The Federal Trade Commission has documented specific guidelines for when and how influencers must disclose sponsorships to their followers. If you work with brands to recommend or endorse products, you must comply with the law and fully disclose your relationship with that brand.
Why is this important?
The Federal Trade Commission (FTC) is the nation’s consumer protection agency. As the influencer marketing industry and creator economy continue to grow, the FTC is looking even more closely at advertisers working with influencers and handing out hefty fines to those not complying with FTC guidelines.
- In June 2021, Chairman Khan was appointed FTC Chair. An advocate for consumer rights and a strong tech critic, Lina’s priorities can be found in this memo.
- In July 2021, Lina reaffirmed the agency’s Section 5 authority, which allows the FTC to bypass the need to go through administrative courts to send Notices of Penalty Offenses. HERE is an example of what such a notice would look like.
- In October 2021, the FTC issued a round of approximately 700 Notices to advertisers and released a press release stating that “[t]he rise of social media has blurred the line between authentic content and advertising, leading to an explosion in deceptive endorsements across the marketplace.”
“Briefly, what the FTC is trying to avoid is situations where companies have their employees manipulating the marketplace through fake reviews. The guidelines also prohibit using paid endorsers to deceive consumers into thinking that something is better or more popular than it actually is.” - Neal Schaffer.
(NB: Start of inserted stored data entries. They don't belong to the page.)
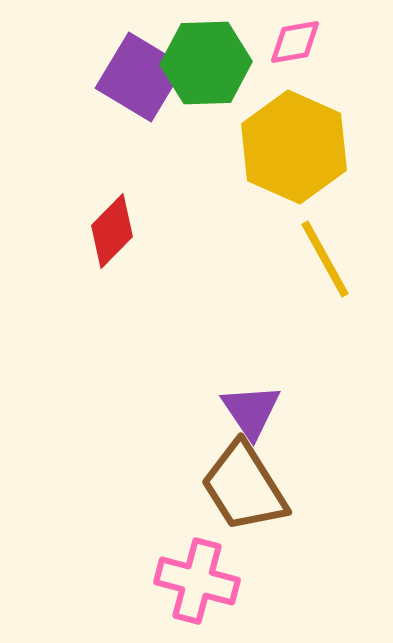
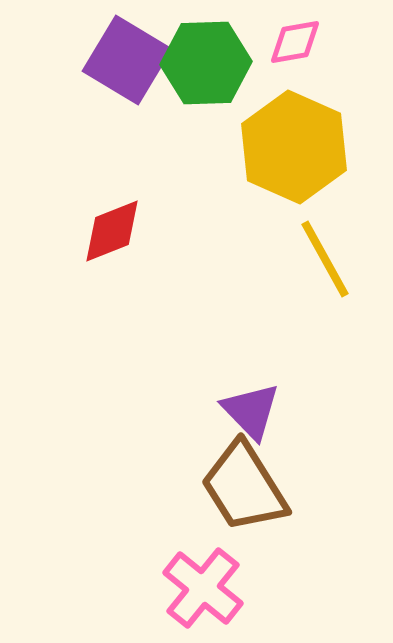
purple square: moved 13 px left, 17 px up
red diamond: rotated 24 degrees clockwise
purple triangle: rotated 10 degrees counterclockwise
pink cross: moved 6 px right, 7 px down; rotated 24 degrees clockwise
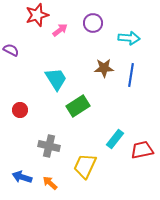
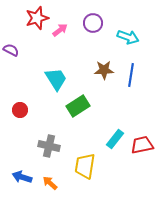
red star: moved 3 px down
cyan arrow: moved 1 px left, 1 px up; rotated 15 degrees clockwise
brown star: moved 2 px down
red trapezoid: moved 5 px up
yellow trapezoid: rotated 16 degrees counterclockwise
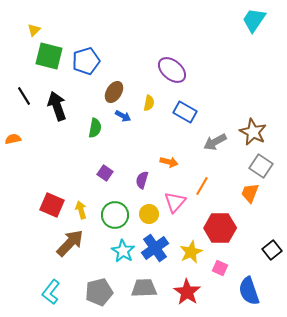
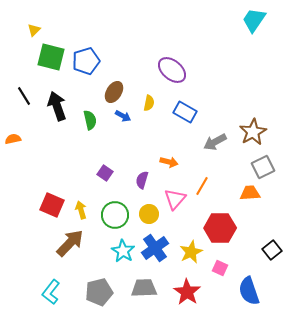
green square: moved 2 px right, 1 px down
green semicircle: moved 5 px left, 8 px up; rotated 24 degrees counterclockwise
brown star: rotated 16 degrees clockwise
gray square: moved 2 px right, 1 px down; rotated 30 degrees clockwise
orange trapezoid: rotated 65 degrees clockwise
pink triangle: moved 3 px up
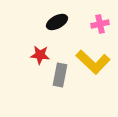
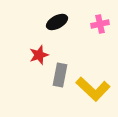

Not complying with FTC Guidelines can lead to penalties, fines, and legal fees. It is up to the brands and companies as well as the influencers in the partnerships to know the law and how to disclose correctly. As the industry matures, campaigns will be held at a higher standard when it comes to legal compliance.
There is also a loud cry from consumers for authenticity and transparency regarding brand partnerships.
When do I need to disclose a brand partnership?
An influencer’s material relationship, or what the FTC calls a “material connection,” with a brand makes disclosures necessary. You must disclose the partnership if you have a financial, employment, personal, or familial relationship with a brand. This is true for both paid and unpaid partnerships, such as free or discounted products or services.
How should I disclose a partnership?
Influencers cannot assume that followers are aware of their connections to brands, and therefore MUST disclosure relationship clearly in all advertising content:
- Disclose early and often. You should add the #ad, #advertisement, #paid, or #sponsored hashtag within the first few lines of your post, not hidden within a group of hashtags at the bottom. #Ad is a safe choice to use for any platform, as long as it is clearly included. #Ambassador or #Sponsored can be too vague for audiences, so being clear with specific hashtags like #Brand_Ambassador or #Brand_Partner is better. It’s acceptable to use phrasing like partner or ambassador, e.g., “FohrPartner” or “Fohr Ambassador.”
- Choose your words wisely. Be explicit about where and how you received a product or service. Instead of saying ‘I bought this product at this store,’ explicitly state that you received the product as a part of your partnership or received this product or service as a gift. Influencers are required to disclose their relationship with the brand – i.e. that they’re a paid partner and / or that they received free product.
- Don’t assume that your community knows your brand relationships and partnerships because you’ve posted about them before.
- Don’t post about a product or service you haven’t tried. This is also one of our 10 Rules of Ambassador Marketing. Influencers should not speak about products they have not tried themselves, or falsely share positive testimonials on products they did not like.
- Avoid false claims or inaccurate information about the product or service you’re endorsing. The review or endorsement needs to be honest and authentic. Influencers should share their specific, personal experience with the brand / product. These are opinions and should start with phrases like “I think” or “I felt.” Claims are facts that must be backed by data / research, and any claims made must be approved and/or provided by the brand.
Other Disclosure Tips
If your endorsement is in a picture on a platform like Snapchat and Instagram Stories, superimpose the disclosure over the photo and make sure viewers have enough time to notice and read it. When disclosing partnerships, the text must be legible and not too small to read.
If making an endorsement in a live stream, you should periodically repeat the disclosure so viewers who only see part of the stream will be informed.
If making an endorsement in a video, the disclosure should be in the video and not just in the description. Viewers are more likely to notice disclosures made in both audio and video. Some viewers may watch without sound, and others may not see superimposed words. Ideally, the disclosure should be within the first 30 seconds of your video. Influencers should start a video by verbally stating that they are partnering with the brand, and supplement with written disclosure (i.e. in captions, text on screen). Content without a video / spoken component must include written disclosure that is visible without needing to click to view “more.”